Batman Forever


Certificate: 12
Running time: 121 mins
Director: Joel Schumacher
Starring: Val Kilmer, Tommy Lee Jones, Jim Carey, Nicole Kidman
Genre: Comic book, Action, Adventure
Country: USA

As Batman saves the day and the first born children of Gotham from the evil Penguin Tim Burton and Michael Keaton step away from the Gotham hot seats leaving the road clear for a new director, a new Batman and a new vision of the Caped Crusader.  Enter Joel Schumacher, director of The Lost Boys, Falling Down and Flatliners who promises to carry on Burton’s vision (now serving as Executive Producer).  Casting Val Kilmer as Gotham’s protector, Batman takes on two foes for the minds and souls of the City.

It's difficult to know where to start in critiquing this film as the second strike in the “Gothic Erosion” comes extremely early on.  The credits haven’t even finished rolling when Alfred (Michael Gough) asks Master Bruce if he’d packed his lunch to which Batman replies “I’ll get drive-thru”…oh my god!  Seriously!  Words fail me.  It seems odd how quickly all the work that Burton has put in can be pushed to one side in favour of neon…and loads of it.  The Batmobile has been changed, it looks like a nuclear pencil case.  The street gangs all seem to love glow sticks and act like rejects from Cirque du Soleil, there has been more menace from the cast of Glee.  Surely there’ll little need for a Caped Crusader when all the hoods have to offer is three years of jazz tap.

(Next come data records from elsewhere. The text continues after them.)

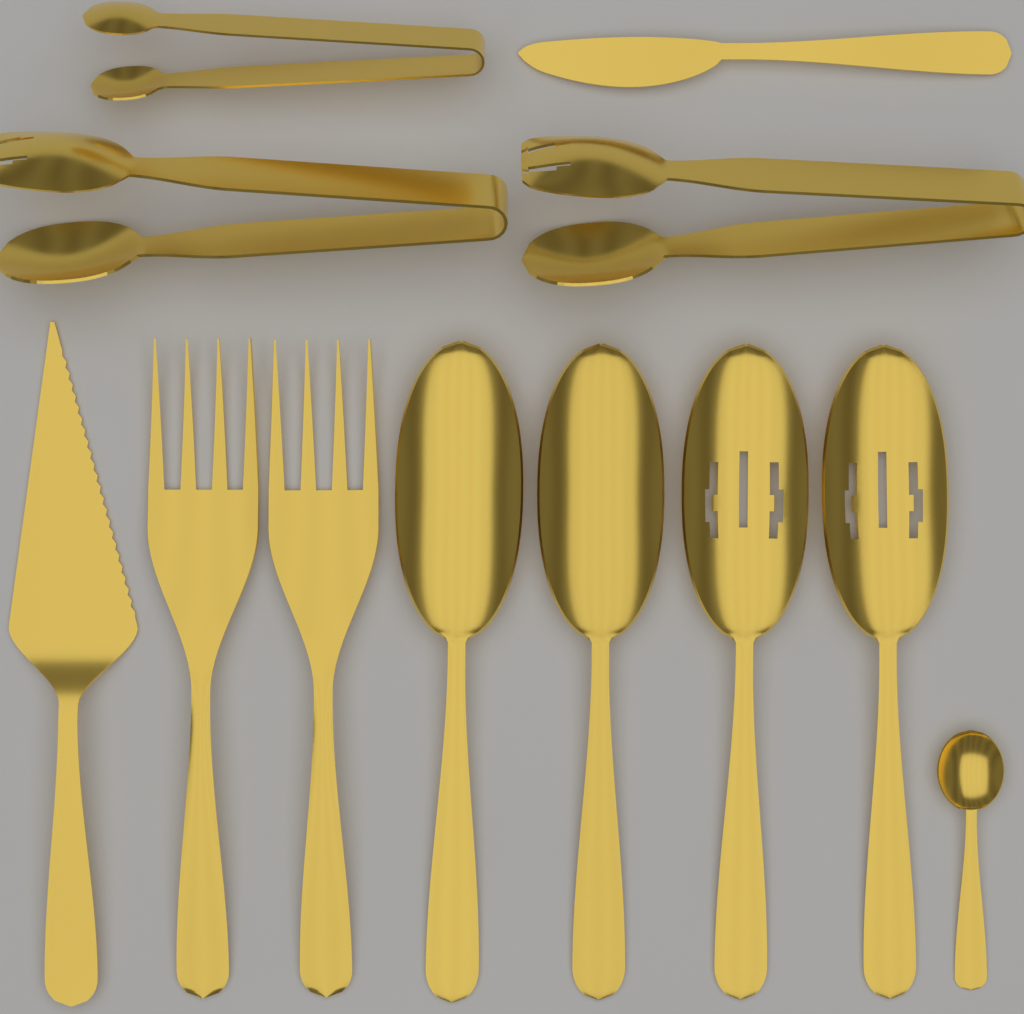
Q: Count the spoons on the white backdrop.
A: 5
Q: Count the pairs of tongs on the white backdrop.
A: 3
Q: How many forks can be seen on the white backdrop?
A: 2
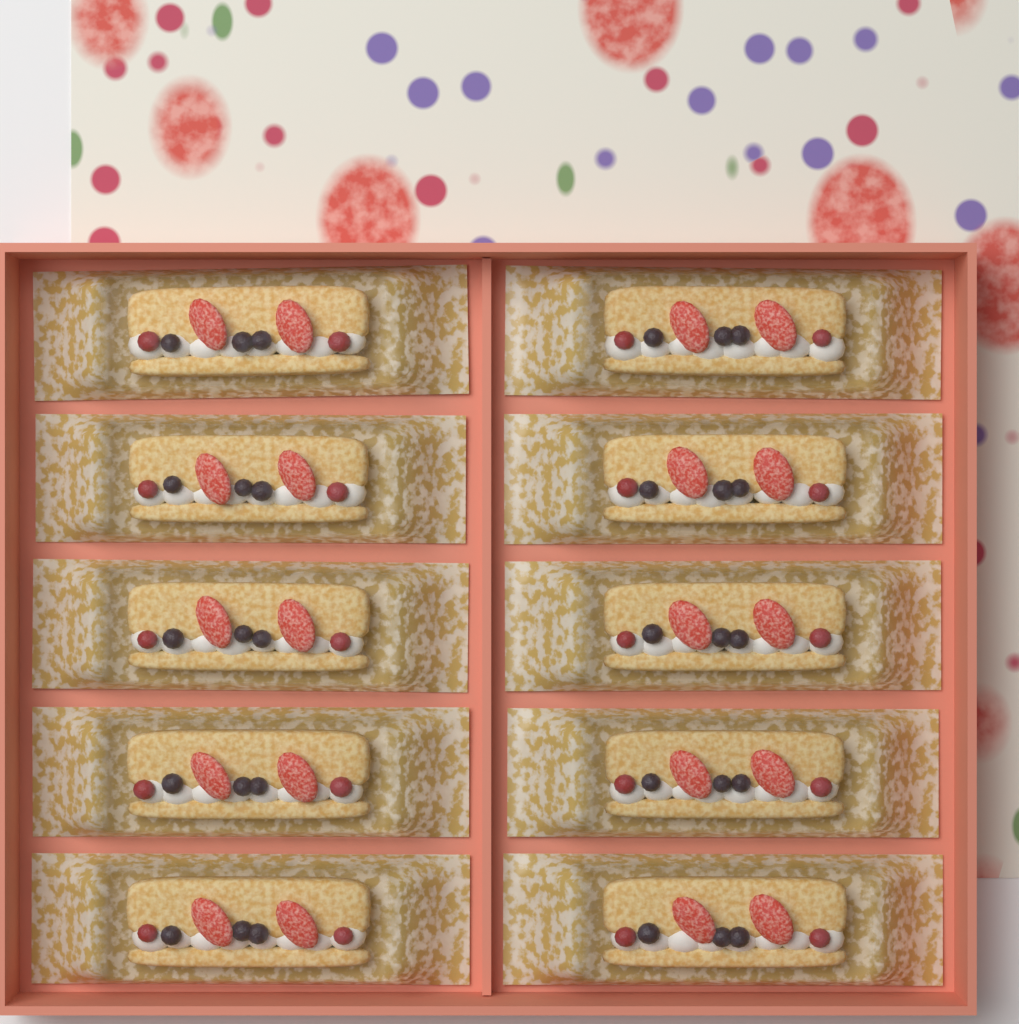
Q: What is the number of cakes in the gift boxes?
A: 10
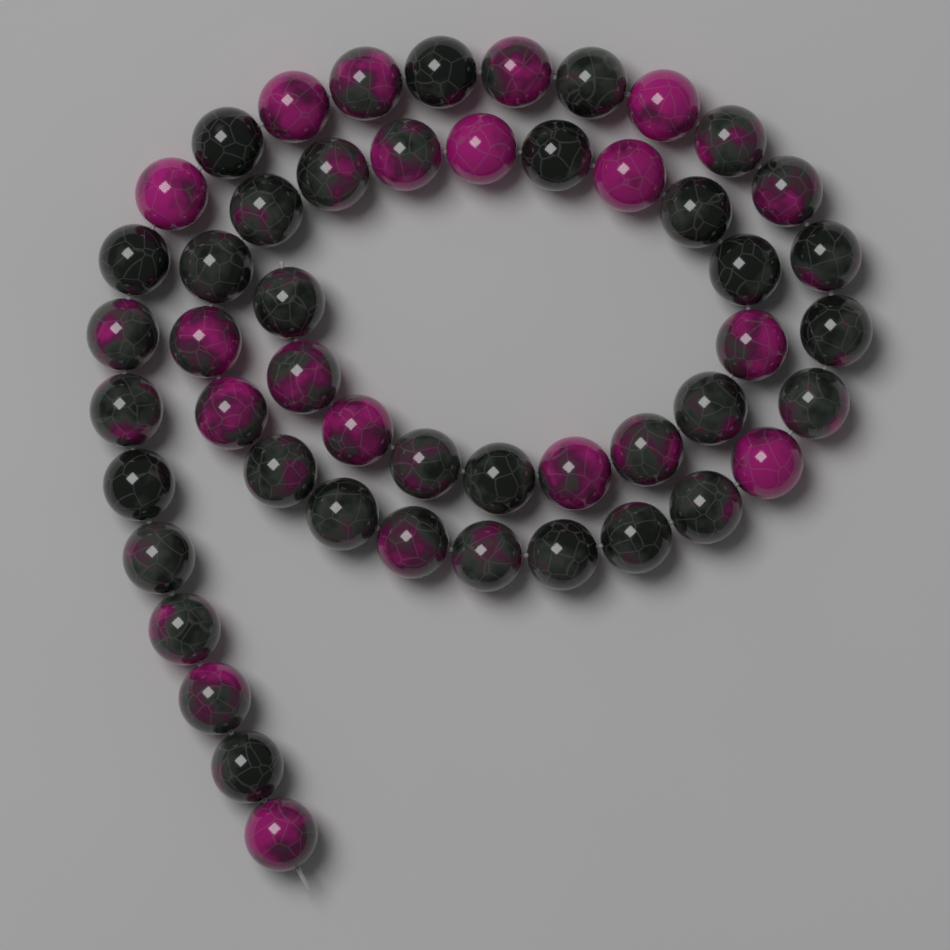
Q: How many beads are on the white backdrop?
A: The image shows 50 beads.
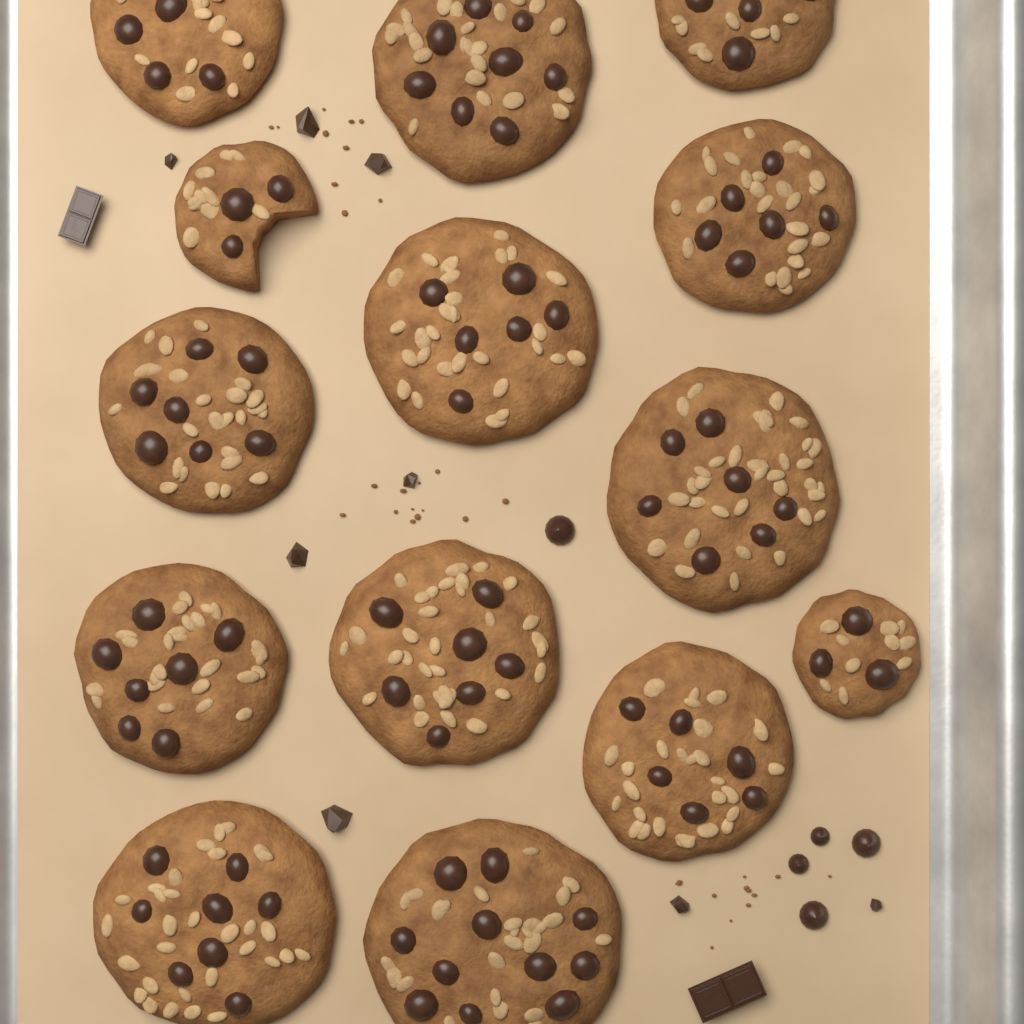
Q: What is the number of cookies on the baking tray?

Val Kilmer (as Bruce Wayne/Batman) is a solid piece of casting, though I’m sure as difficult as all the stories suggest.  He wears the businessman of Bruce well and has a level of psychological complexity and emotional trauma that was severely lacking in Batman and Batman Returns that’s a welcome improvement, one of the very few.  Schumacher delves into the causal logic of “why a bat” and it gives the film a little bit of weight, it’s certainly required.  Jim Carey (as Edward Nigma/The Riddler) is superb.  His physical comedy is in keeping with the manic nature of a mind that can’t stop racing and is deserving of a better film than this.  Nicole Kidman as the clinical psychologist Dr. Meridian is decent enough but most of her story arches involve furthering exposition and again…again Batman is carefree as to who knows and doesn’t know his secret…though Meridian is certainly a better choice than a sociopathic cat lady and an investigative reporter.  Michael Gough (Alfred) and Pat Hingle (Gordon) are welcome returns but the further the franchise goes the less they are given to do.  In this they have a handful of scenes to showcase why they’re brilliant and tragically wasted.  There are two terrible pieces of casting in this film, they not only massively derail a film that could only ever be mediocre thanks to the shocking colour of everything but they frustrate and annoy any lover of Batman.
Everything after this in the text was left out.